I am scraping some JSON data from a website which works pretty well. I can login and download the necessary data. However, in one case I have to download a HTML page to extract the info from the HTML.
I've modified the request headers such that they match the ones that were visibile using Chrome developer options (F12).
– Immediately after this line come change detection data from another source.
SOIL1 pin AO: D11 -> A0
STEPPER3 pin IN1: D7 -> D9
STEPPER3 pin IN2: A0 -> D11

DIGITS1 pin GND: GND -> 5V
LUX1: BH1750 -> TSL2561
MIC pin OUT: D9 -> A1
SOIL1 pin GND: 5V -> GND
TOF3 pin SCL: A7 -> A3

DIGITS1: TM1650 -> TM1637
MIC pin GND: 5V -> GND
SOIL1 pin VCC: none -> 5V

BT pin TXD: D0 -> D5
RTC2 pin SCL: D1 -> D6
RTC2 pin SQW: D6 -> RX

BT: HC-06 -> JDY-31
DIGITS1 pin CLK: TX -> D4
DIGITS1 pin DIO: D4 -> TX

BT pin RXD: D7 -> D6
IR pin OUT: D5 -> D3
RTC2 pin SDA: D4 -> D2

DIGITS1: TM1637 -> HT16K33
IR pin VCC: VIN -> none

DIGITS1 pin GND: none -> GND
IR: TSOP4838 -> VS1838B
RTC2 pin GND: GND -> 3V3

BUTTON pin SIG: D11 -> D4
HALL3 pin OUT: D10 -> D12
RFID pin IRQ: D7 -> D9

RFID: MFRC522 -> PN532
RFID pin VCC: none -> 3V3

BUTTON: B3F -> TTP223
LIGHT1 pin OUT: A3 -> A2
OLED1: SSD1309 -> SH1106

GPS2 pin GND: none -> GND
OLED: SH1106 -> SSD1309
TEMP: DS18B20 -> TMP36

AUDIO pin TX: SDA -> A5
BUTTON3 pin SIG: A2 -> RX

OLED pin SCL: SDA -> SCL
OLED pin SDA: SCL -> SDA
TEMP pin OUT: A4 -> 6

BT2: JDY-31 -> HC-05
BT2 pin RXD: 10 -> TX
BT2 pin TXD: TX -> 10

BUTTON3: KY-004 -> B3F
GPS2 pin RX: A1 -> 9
Request request = new Request.Builder().url(url) .header("Host", "www.host.com") .header("Connection", "Keep-Alive") .header("Cache-Control", "max-age=0") .header("Upgrade-Insecure-Requests", "1") .header("User-Agent",this.user_agent_user_for_this_session) .header("Accept", "text/html,application/xhtml+xml,application/xml;q=0.9,image/webp,image/apng,*/*;q=0.8") .header("Accept-Encoding", "gzip, deflate, br") .header("Accept-Language", "en-US,en;q=0.9,fr;q=0.8,nl;q=0.7,de;q=0.6,af;q=0.5") .get().build(); Response response = client.newCall(request).execute(); String html = IOUtils.toString(new GZIPInputStream(response.body().byteStream()));
In addition, the HTML that is downloaded looks identical to the HTML file that is downloaded in the first network view of Chrome (i copy pasted the content and the file sizes are the same).
So should I allow for some additional analyses on the request?